• _EXERCISE PROMPT_
Rewrite the entries below, replacing "MODULE_STATE_GOING" with "MODULE_STATE_GONE" and leaving everything else unchanged.

···

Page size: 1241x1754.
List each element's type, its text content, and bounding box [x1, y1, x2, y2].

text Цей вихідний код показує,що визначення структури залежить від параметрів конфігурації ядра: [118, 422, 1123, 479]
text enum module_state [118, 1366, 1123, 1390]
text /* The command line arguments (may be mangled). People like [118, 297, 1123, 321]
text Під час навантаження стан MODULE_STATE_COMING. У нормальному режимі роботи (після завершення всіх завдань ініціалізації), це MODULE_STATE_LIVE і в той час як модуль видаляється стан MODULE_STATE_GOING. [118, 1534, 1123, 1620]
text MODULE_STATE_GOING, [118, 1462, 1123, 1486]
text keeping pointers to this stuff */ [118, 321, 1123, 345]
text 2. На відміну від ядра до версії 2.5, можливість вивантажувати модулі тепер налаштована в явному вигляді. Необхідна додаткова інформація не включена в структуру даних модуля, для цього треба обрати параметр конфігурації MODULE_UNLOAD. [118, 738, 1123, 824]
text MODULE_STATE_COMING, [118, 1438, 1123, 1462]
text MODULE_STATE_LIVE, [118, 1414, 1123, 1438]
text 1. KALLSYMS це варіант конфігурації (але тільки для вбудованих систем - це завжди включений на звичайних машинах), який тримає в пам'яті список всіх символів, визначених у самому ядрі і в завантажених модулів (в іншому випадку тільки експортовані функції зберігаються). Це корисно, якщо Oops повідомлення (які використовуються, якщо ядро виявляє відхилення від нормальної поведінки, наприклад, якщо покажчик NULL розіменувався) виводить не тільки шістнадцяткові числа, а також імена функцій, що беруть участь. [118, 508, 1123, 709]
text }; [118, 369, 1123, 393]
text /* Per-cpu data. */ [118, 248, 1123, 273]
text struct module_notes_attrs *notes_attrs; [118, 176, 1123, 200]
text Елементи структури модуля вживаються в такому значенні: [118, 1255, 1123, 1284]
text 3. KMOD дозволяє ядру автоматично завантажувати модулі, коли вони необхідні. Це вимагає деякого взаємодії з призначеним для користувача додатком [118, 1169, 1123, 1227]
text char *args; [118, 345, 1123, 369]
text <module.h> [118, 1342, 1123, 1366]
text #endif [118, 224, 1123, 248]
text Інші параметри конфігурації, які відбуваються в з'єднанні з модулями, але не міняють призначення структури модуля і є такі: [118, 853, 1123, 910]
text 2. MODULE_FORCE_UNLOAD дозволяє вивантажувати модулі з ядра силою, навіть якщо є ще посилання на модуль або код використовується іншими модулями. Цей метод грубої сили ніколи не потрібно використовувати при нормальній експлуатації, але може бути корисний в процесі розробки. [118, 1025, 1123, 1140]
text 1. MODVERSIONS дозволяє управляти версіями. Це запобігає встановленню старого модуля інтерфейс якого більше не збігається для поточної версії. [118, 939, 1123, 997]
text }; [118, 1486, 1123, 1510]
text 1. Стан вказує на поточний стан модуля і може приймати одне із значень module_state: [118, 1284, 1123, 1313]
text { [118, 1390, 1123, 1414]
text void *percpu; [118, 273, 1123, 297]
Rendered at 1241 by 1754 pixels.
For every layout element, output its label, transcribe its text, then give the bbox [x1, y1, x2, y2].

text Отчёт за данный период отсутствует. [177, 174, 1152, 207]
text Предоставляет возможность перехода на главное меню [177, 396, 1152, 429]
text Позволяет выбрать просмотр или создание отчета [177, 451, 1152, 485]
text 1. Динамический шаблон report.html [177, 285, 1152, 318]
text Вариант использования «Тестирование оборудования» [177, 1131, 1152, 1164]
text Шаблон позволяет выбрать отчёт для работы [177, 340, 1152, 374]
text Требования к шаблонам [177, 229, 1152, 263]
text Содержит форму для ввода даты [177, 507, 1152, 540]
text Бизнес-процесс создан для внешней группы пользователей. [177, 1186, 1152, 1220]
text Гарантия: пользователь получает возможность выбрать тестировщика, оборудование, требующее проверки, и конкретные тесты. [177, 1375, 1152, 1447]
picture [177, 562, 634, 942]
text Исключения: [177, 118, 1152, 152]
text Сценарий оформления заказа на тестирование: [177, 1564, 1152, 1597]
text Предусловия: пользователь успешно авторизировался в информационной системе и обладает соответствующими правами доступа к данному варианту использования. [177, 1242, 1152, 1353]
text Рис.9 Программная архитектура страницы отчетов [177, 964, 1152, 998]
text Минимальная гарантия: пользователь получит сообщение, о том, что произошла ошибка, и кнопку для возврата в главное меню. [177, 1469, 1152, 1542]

···

• _THE RESULT_
Page size: 1241x1754.
List each element's type, its text content, and bounding box [x1, y1, x2, y2].

text Цей вихідний код показує,що визначення структури залежить від параметрів конфігурації ядра: [118, 422, 1123, 479]
text enum module_state [118, 1366, 1123, 1390]
text /* The command line arguments (may be mangled). People like [118, 297, 1123, 321]
text Під час навантаження стан MODULE_STATE_COMING. У нормальному режимі роботи (після завершення всіх завдань ініціалізації), це MODULE_STATE_LIVE і в той час як модуль видаляється стан MODULE_STATE_GONE. [118, 1534, 1123, 1620]
text MODULE_STATE_GONE, [118, 1462, 1123, 1486]
text keeping pointers to this stuff */ [118, 321, 1123, 345]
text 2. На відміну від ядра до версії 2.5, можливість вивантажувати модулі тепер налаштована в явному вигляді. Необхідна додаткова інформація не включена в структуру даних модуля, для цього треба обрати параметр конфігурації MODULE_UNLOAD. [118, 738, 1123, 824]
text MODULE_STATE_COMING, [118, 1438, 1123, 1462]
text MODULE_STATE_LIVE, [118, 1414, 1123, 1438]
text 1. KALLSYMS це варіант конфігурації (але тільки для вбудованих систем - це завжди включений на звичайних машинах), який тримає в пам'яті список всіх символів, визначених у самому ядрі і в завантажених модулів (в іншому випадку тільки експортовані функції зберігаються). Це корисно, якщо Oops повідомлення (які використовуються, якщо ядро виявляє відхилення від нормальної поведінки, наприклад, якщо покажчик NULL розіменувався) виводить не тільки шістнадцяткові числа, а також імена функцій, що беруть участь. [118, 508, 1123, 709]
text }; [118, 369, 1123, 393]
text /* Per-cpu data. */ [118, 248, 1123, 273]
text struct module_notes_attrs *notes_attrs; [118, 176, 1123, 200]
text Елементи структури модуля вживаються в такому значенні: [118, 1255, 1123, 1284]
text 3. KMOD дозволяє ядру автоматично завантажувати модулі, коли вони необхідні. Це вимагає деякого взаємодії з призначеним для користувача додатком [118, 1169, 1123, 1227]
text char *args; [118, 345, 1123, 369]
text <module.h> [118, 1342, 1123, 1366]
text #endif [118, 224, 1123, 248]
text Інші параметри конфігурації, які відбуваються в з'єднанні з модулями, але не міняють призначення структури модуля і є такі: [118, 853, 1123, 910]
text 2. MODULE_FORCE_UNLOAD дозволяє вивантажувати модулі з ядра силою, навіть якщо є ще посилання на модуль або код використовується іншими модулями. Цей метод грубої сили ніколи не потрібно використовувати при нормальній експлуатації, але може бути корисний в процесі розробки. [118, 1025, 1123, 1140]
text 1. MODVERSIONS дозволяє управляти версіями. Це запобігає встановленню старого модуля інтерфейс якого більше не збігається для поточної версії. [118, 939, 1123, 997]
text }; [118, 1486, 1123, 1510]
text 1. Стан вказує на поточний стан модуля і може приймати одне із значень module_state: [118, 1284, 1123, 1313]
text { [118, 1390, 1123, 1414]
text void *percpu; [118, 273, 1123, 297]
Rendered at 1241 by 1754 pixels.
For every layout element, output its label, transcribe its text, then give the bbox [x1, y1, x2, y2].

text Отчёт за данный период отсутствует. [177, 174, 1152, 207]
text Предоставляет возможность перехода на главное меню [177, 396, 1152, 429]
text Позволяет выбрать просмотр или создание отчета [177, 451, 1152, 485]
text 1. Динамический шаблон report.html [177, 285, 1152, 318]
text Вариант использования «Тестирование оборудования» [177, 1131, 1152, 1164]
text Шаблон позволяет выбрать отчёт для работы [177, 340, 1152, 374]
text Требования к шаблонам [177, 229, 1152, 263]
text Содержит форму для ввода даты [177, 507, 1152, 540]
text Бизнес-процесс создан для внешней группы пользователей. [177, 1186, 1152, 1220]
text Гарантия: пользователь получает возможность выбрать тестировщика, оборудование, требующее проверки, и конкретные тесты. [177, 1375, 1152, 1447]
picture [177, 562, 634, 942]
text Исключения: [177, 118, 1152, 152]
text Сценарий оформления заказа на тестирование: [177, 1564, 1152, 1597]
text Предусловия: пользователь успешно авторизировался в информационной системе и обладает соответствующими правами доступа к данному варианту использования. [177, 1242, 1152, 1353]
text Рис.9 Программная архитектура страницы отчетов [177, 964, 1152, 998]
text Минимальная гарантия: пользователь получит сообщение, о том, что произошла ошибка, и кнопку для возврата в главное меню. [177, 1469, 1152, 1542]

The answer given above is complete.